La traduction n'a rien à voir avec le bilinguisme. On ne traduit pas pour les gens bilingues, mais pour des unilingues. En ce sens, la traduction devrait surtout être une affaire touchant les anglophones. Or, au Canada, la traduction se fait à plus de 80% vers le français, soit de la langue «nationale» vers la langue officielle. Cette asymétrie témoigne avec éloquence de la place réelle du français au pays. On conçoit en anglais et on traduit en français. Mais la traduction n'est pas un service qui se présente comme les autres services de l'État. En fait, ce n'est pas un service du tout, c'est quelque chose qui met le citoyen en état de recevoir adéquatement les services du gouvernement. Elle permet aux citoyens d'exercer pleinement leurs droits civiques.

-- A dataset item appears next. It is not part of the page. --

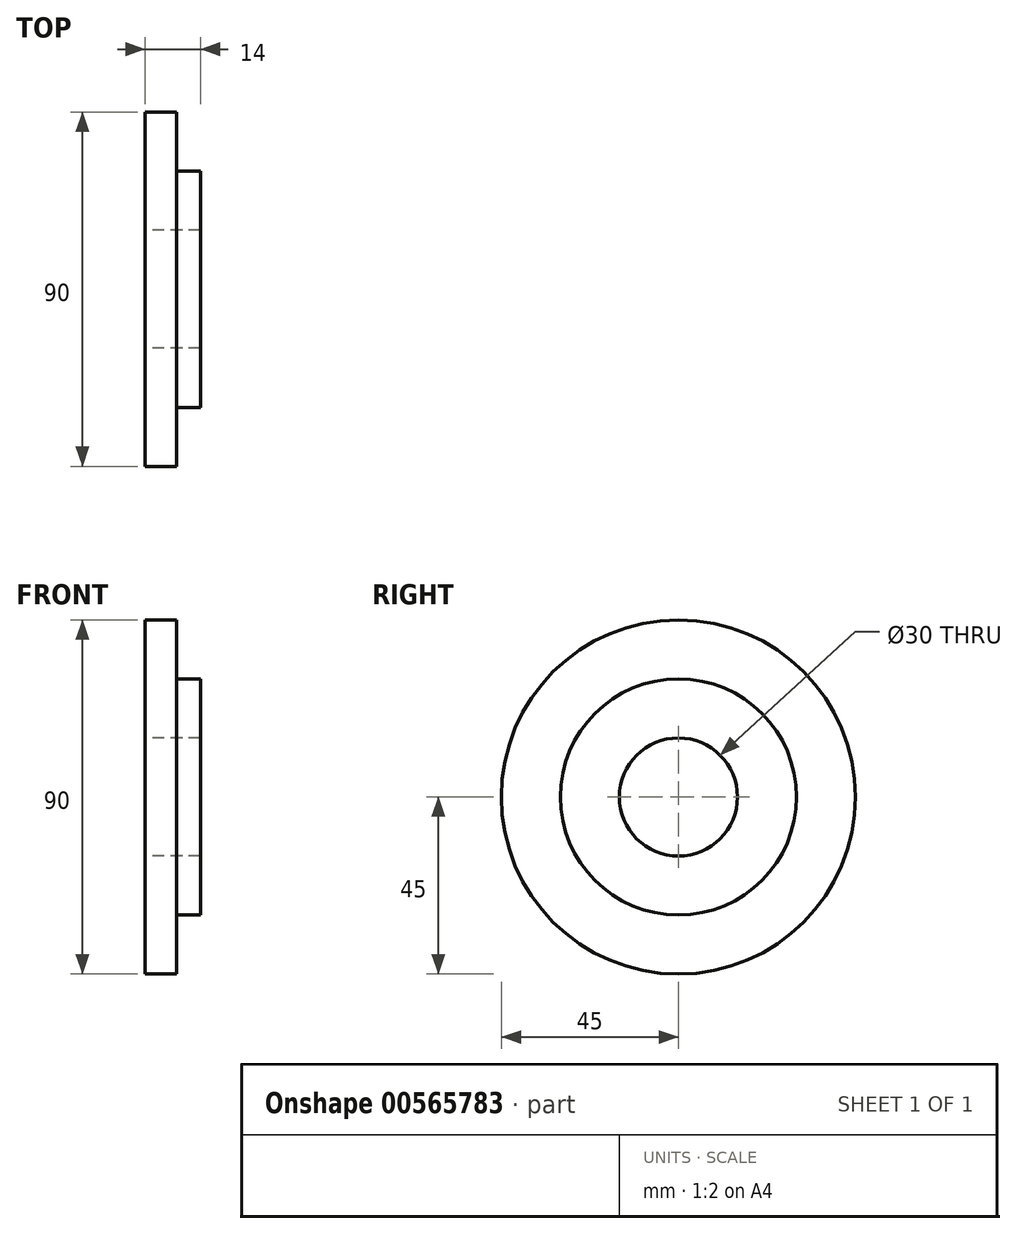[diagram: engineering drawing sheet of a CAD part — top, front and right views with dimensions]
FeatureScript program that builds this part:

Mais ce que je trouve le plus désespérant dans l'approche de Mme Achimov, c'est l'impression qu'elle semble avoir que la traduction est une activité où l'on remplace un mot par un autre («la terminologie de la fonction publique») une affaire de bilinguisme du genre «Bonne fête du Canada Day», d'où sa défense jovialiste de l'outil de traduction automatisée et son incapacité à comprendre l'irréparable perte d'expertise qui découle des sabordements du Bureau de la traduction. La traduction n'est pas une question de bilinguisme, mais de langues. On ne peut prétendre administrer l'un des plus gros services de traduction au monde sans savoir distinguer les deux.

L'auteur, Charles Le Blanc, est professeur à l'École de traduction et d'interprétation, de l'Université d'Ottawa.